There is a price to be paid for following our dreams. This morning, while our loved ones halfway around the world are tucked into their beds, sleeping on the night before Christmas, a quiet melancholy has swept over our little hotel room.
Right now, we're thinking about this reality: each day we spend traveling, we are, in some way, placing a higher priority on this adventure than we are on our families. With the holiday season upon us, the cost of that decision aches a little.
At home, two years stretches on much longer than we sometimes realize. Out on the road, the days mostly fly by in a perpetual stream of new experiences. The ceaseless upheaval prevents us from becoming too homesick. Back in the USA, our absence is deeply felt.
This Christmas season, as snow blankets the ground in Illinois and Minnesota, it feels like a fragile, tenuous time to be away. To comfort ourselves, we look at the photos and videos our families have emailed to us, thankful for the little bits of home they send our way.

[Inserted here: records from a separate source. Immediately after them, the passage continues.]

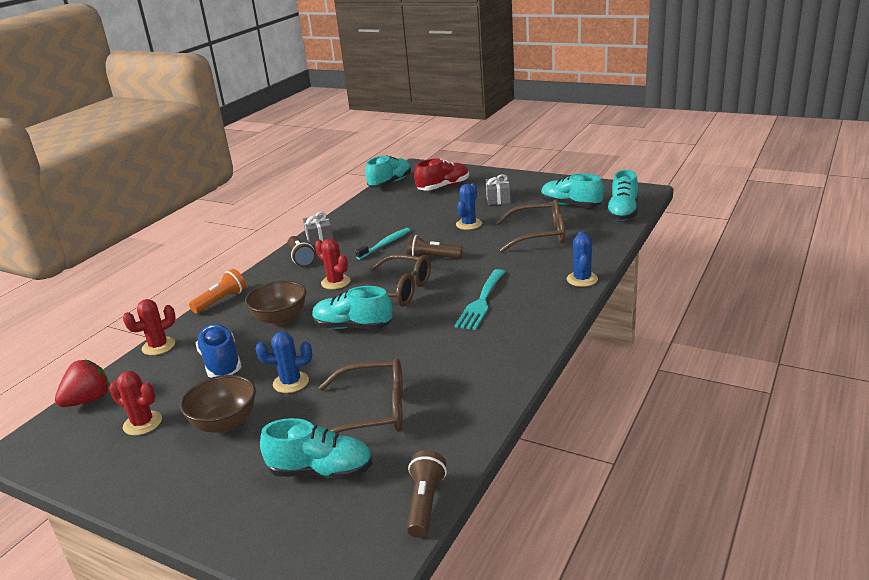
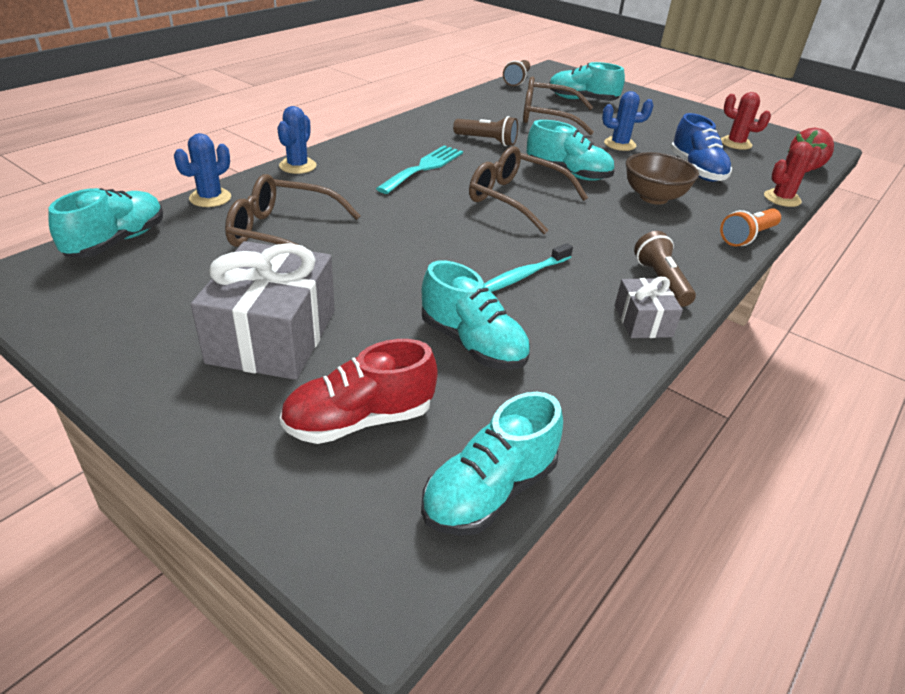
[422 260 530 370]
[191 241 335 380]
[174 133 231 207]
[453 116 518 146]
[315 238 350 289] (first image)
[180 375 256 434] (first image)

We laugh, we smile, and we get a little welled up, mourning the loss of two years spent with the people we love.
Tara:
I am fortunate to have four living grandparents, all mostly able to take care of themselves. As we've made our way around Europe and Asia on this one-year-trip-turned-two, there's been a quiet worry gnawing at the back of my mind: I hope they'll still be there when we get home. I love and miss each of them dearly.
Tyler:
A little further north in Minnesota, I have a chubby little nephew we've never even met who will be walking soon. I often wish our travels hadn't precluded our presence for my sister's pregnancy, and even more so, the first year and some months of her son Eli's life.
I also have four exuberant younger brothers and sisters who are shooting up like weeds without us there to witness the transformation. I miss our Thursday nights with them, and the buoyant mood they always left Tara and I with on our way home. I can't wait to start taking them on mini bike tours!
Though we are truly grateful for the freedom of the open road and adventures we've had, right now, our desire to be with friends and family is many, many times stronger than our urge to explore.
A pair of huge thank yous to both of our families, for always being supportive of us and our dreams. Merry Christmas, we love you!